▶ [SELECTED EXTRACT]:
# # # # #
When you wrap many INSERT ... VALUES statements in a transaction, a massive speed-up is likely because you don't have to write dirty data pages to disk after every insert. However, when you wrap a single INSERT ... SELECT in an explicit transaction, there is no speed-up, because there was an implicit transaction even before and the mechanics haven't really changed. Most likely something else changed in your environment at the same time.

The gradual performance drop is presumably due to either the target table growing, or the database growing as a result of that. The former will never stop growing, the latter might get a little more variable/unpredictable as your database keeps growing, so it is probably not a drop, it is a trend.

If you can always ensure inserting data to an empty table, consider being more radical and drop it every time. Use SELECT INTO instead of INSERT ... SELECT. This may or may not work with your referential integrity needs. The advantage of the different syntax is a different logging strategy.
# # # # #
▶ [GIVEN DATA]:

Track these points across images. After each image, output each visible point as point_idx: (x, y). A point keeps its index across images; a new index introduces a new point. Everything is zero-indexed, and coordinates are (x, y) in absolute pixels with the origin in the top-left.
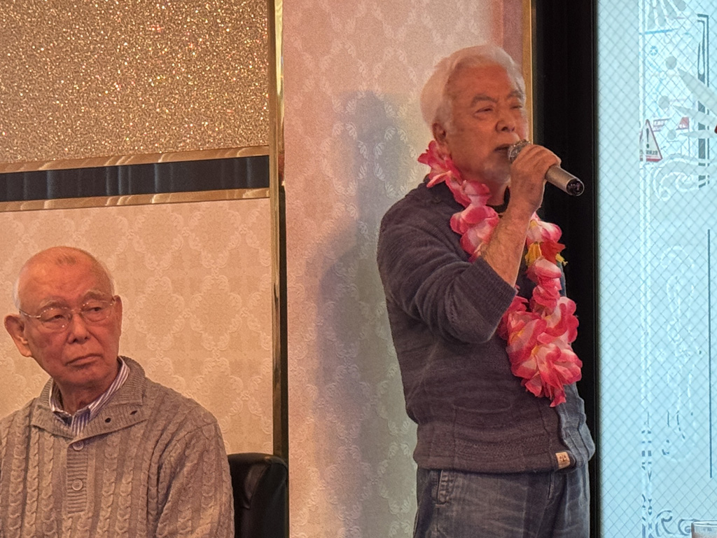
# # # # #
▶ [TASKS AND EXERCISES]:
1. Using the passage on database insert performance, decide whether each statement agrees with it: (a) wrapping a single INSERT ... SELECT in an explicit transaction speeds it up; (b) the gradual performance drop is presumably caused by the target table or the database growing; (c) the benefit of switching to SELECT INTO is a different logging strategy. Answer yes or no for each and quote the words of the passage that decide it.
2. Write the next part of the passage on database insert performance, picking up after its final sentence.
The material comes from a separate source.

▶ [RESPONSES TO THE TASKS]:
1.
(a) No: "when you wrap a single INSERT ... SELECT in an explicit transaction, there is no speed-up"
(b) Yes: "The gradual performance drop is presumably due to either the target table growing, or the database growing as a result of that."
(c) Yes: "The advantage of the different syntax is a different logging strategy."

2.
If the table cannot be dropped before the next insert, but you can ensure that it is never accessed by other connections during the INSERT operation, you can use isolation levels or table hints to take locking out of your way; however, a much safer method to a similar goal is the TABLOCK hint. This hint sort of goes to the extreme opposite by locking the whole table at the beginning; everyone else is excluded and no time is spent on row level locking.

Insert the data sorted by the (clustered) primary key of the target table. You may consider temporarily disabling the other indexes during your INSERT, but do not go this way lightly as it is just another way of severely hurting any concurrent traffic if any exists.

Watch your mdf file size. Avoid situations where you see it growing automatically by small increments.

Last resort: do some HW utilization planning and partition the target table. For this, you need to switch from the "faster, please" mindset to "I need to achieve exactly this speed" mindset. This is significantly more complicated to maintain.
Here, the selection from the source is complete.